_Records from a data collection:_
+ + + +
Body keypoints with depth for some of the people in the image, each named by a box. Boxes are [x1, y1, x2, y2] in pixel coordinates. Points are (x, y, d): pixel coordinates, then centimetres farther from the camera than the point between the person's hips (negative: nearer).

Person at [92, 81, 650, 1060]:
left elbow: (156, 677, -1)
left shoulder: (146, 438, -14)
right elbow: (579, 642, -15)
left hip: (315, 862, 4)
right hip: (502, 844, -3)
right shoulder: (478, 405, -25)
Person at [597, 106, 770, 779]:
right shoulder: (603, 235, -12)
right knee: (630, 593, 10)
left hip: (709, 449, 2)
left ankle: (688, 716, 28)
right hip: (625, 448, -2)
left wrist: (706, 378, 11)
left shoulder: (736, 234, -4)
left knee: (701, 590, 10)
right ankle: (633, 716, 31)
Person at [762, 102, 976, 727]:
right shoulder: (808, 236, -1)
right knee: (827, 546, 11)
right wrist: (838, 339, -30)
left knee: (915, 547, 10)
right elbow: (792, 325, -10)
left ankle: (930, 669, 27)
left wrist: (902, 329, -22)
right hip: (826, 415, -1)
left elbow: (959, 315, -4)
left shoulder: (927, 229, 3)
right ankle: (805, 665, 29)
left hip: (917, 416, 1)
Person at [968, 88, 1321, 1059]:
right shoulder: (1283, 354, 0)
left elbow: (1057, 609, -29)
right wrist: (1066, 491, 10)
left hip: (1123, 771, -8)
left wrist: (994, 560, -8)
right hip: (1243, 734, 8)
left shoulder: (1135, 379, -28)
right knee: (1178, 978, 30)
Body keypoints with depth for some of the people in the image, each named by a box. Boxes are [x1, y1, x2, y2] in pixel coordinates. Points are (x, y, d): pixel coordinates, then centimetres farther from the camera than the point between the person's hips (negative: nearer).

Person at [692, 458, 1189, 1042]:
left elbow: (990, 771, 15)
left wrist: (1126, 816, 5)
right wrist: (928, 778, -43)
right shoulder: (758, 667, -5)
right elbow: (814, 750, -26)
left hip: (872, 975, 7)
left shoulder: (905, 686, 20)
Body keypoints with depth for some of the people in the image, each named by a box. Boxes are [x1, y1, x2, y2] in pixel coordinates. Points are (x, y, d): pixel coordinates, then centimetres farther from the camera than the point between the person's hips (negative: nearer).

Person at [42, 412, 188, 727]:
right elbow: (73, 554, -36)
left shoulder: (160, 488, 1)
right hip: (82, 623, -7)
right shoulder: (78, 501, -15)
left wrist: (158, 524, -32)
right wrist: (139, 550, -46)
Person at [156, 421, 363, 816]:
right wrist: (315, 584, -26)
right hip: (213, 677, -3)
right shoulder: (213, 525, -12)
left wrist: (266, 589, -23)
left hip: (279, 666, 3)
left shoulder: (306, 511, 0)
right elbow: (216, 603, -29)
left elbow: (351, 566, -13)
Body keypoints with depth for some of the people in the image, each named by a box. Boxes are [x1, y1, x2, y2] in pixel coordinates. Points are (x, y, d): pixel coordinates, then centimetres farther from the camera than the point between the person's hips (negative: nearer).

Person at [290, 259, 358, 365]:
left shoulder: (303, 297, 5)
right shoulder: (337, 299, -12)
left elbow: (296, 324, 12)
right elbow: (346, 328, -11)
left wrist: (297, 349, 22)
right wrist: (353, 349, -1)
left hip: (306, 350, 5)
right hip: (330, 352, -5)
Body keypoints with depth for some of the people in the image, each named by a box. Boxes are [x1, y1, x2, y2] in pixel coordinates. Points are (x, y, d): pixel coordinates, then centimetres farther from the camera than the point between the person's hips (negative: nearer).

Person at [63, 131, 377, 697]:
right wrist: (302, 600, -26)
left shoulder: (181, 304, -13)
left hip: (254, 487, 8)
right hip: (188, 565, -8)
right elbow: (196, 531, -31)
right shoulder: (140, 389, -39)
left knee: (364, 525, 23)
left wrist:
+ + + +
_What is required:_ Reproduce the entries above exactly, starting at their first line and finishing with the line that contains "left shoulder: (736, 234, -4)".

_Reply:_
Body keypoints with depth for some of the people in the image, each named by a box. Boxes are [x1, y1, x2, y2] in pixel coordinates. Points are (x, y, d): pixel coordinates, then centimetres farther from the camera than the point between the person's hips (negative: nearer).

Person at [92, 81, 650, 1060]:
left elbow: (156, 677, -1)
left shoulder: (146, 438, -14)
right elbow: (579, 642, -15)
left hip: (315, 862, 4)
right hip: (502, 844, -3)
right shoulder: (478, 405, -25)
Person at [597, 106, 770, 779]:
right shoulder: (603, 235, -12)
right knee: (630, 593, 10)
left hip: (709, 449, 2)
left ankle: (688, 716, 28)
right hip: (625, 448, -2)
left wrist: (706, 378, 11)
left shoulder: (736, 234, -4)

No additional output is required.